The feed affordability could keep the yield growth at a similar rate to last year (+1%), while the EU dairy herd could be further reduced (-1%), according to the report.

Inflation and input costs for dairy

The short-term outlook report indicates that rising inflation and input costs are likely to result in upward pressure on consumer prices also for dairy products.

While EU cheese and butter consumption could still increase slightly, use of milk powders is expected to be reduced with some replacements taking place for cheaper proteins.

Overall, the cheese and whey production stream could continue being the most preferred option while some production recovery is expected for Skimmed Milk Powder (SMP).


In 2021, the EU milk sector experienced unprecedented developments. The seasonal trend of price decline during the spring flush did not occur, and prices improved in every month of the year, according to the outlook report.

In December, it reached more than €40/100kg (+18% compared to January 2021). The trend continues by February 2022, with no strong signals of a possible short-term relaxation.

This development was mainly supported by a tight supply coupled with a strong demand in China, especially for milk powders (SMP +27%, WMP +32%), but also cheese and cream, targeted to foodservice and food processing.

Source: DG Agriculture and Rural Development

In mid-March, EU SMP prices were close to €3,800/t, levels last seen in 2007. At the same time, EU butter prices climbed over €6,000/t.

Combining these two, the EU milk price equivalent is above €50/100kg, supporting the upward trend for farm gate milk prices. Prices of EU cheeses climbed as well.
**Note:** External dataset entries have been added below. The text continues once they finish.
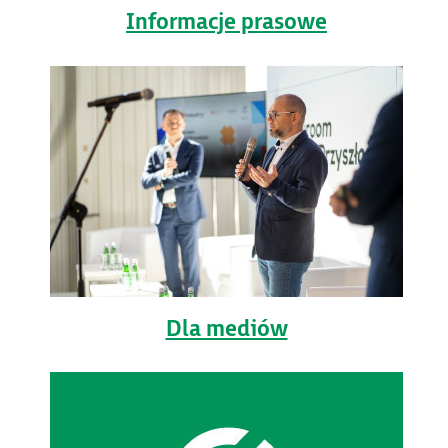
Informacje prasowe
Dla mediów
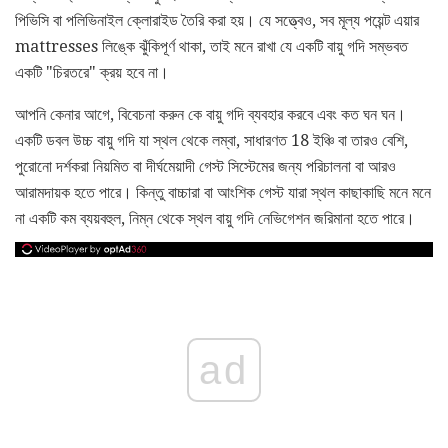
পিভিসি বা পলিভিনাইল ক্লোরাইড তৈরি করা হয়। যে সত্ত্বেও, সব মূল্য পয়েন্ট এয়ার
mattresses লিঙ্কে ঝুঁকিপূর্ণ থাকা, তাই মনে রাখা যে একটি বায়ু গদি সম্ভবত
একটি "চিরতরে" ক্রয় হবে না।
আপনি কেনার আগে, বিবেচনা করুন কে বায়ু গদি ব্যবহার করবে এবং কত ঘন ঘন।
একটি ডবল উচ্চ বায়ু গদি যা স্থল থেকে লম্বা, সাধারণত 18 ইঞ্চি বা তারও বেশি,
পুরোনো দর্শকরা নিয়মিত বা দীর্ঘমেয়াদী গেস্ট সিস্টেমের জন্য পরিচালনা বা আরও
আরামদায়ক হতে পারে। কিন্তু বাচ্চারা বা আংশিক গেস্ট যারা স্থল কাছাকাছি মনে মনে
না একটি কম ব্যয়বহুল, নিম্ন থেকে স্থল বায়ু গদি নেভিগেশন জরিমানা হতে পারে।
ad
EU cheddar prices are around €3,700/t, the highest since 2014 before the Russian ban
on EU agri-food imports which hit the cheese market particularly hard.

EU consumer prices for dairy products are increasing as well (+7% for fresh whole milk, +6% yoghurt, +5.3% for cheese and curd in February compared to the same month last year).

Global milk supply

Another factor supporting the upward trend of prices is the tight global milk supply, according to the commission’s report.

While US production grew 1.4% in 2021, drought impacted milk production negatively in Oceania during the usual peak of its season.

This hampered production growth in New Zealand (+0.1%) in 2021 and led to a decline in production in Australia (-0.9%). Increasing input and feed prices led to a reduction of the dairy herd in the US.

Together with higher prices of raw materials needed to invest in processing capacities, a slowdown of milk production in the US is expected, at least in the first half of 2022.

As Oceania is entering the months of lower production, the global milk supply should remain tight until a possible recovery in the second half of 2022, according to the report.

Dairy prices should therefore remain high during most of this year. Global dairy demand grew in 2021, linked to the relaxation of Covid-19 lockdown rules and economic activities taking off again.

However, rising energy and commodity prices, as well as inflation, could slow down this recovery. In the case of China, the demand could be reduced due to existing stocks, increasing domestic production and the spread of the omicron variant in Asia.

The report states that as long as the zero-Covid policy is maintained, this could put millions of people into lockdowns, reducing the foodservice demand.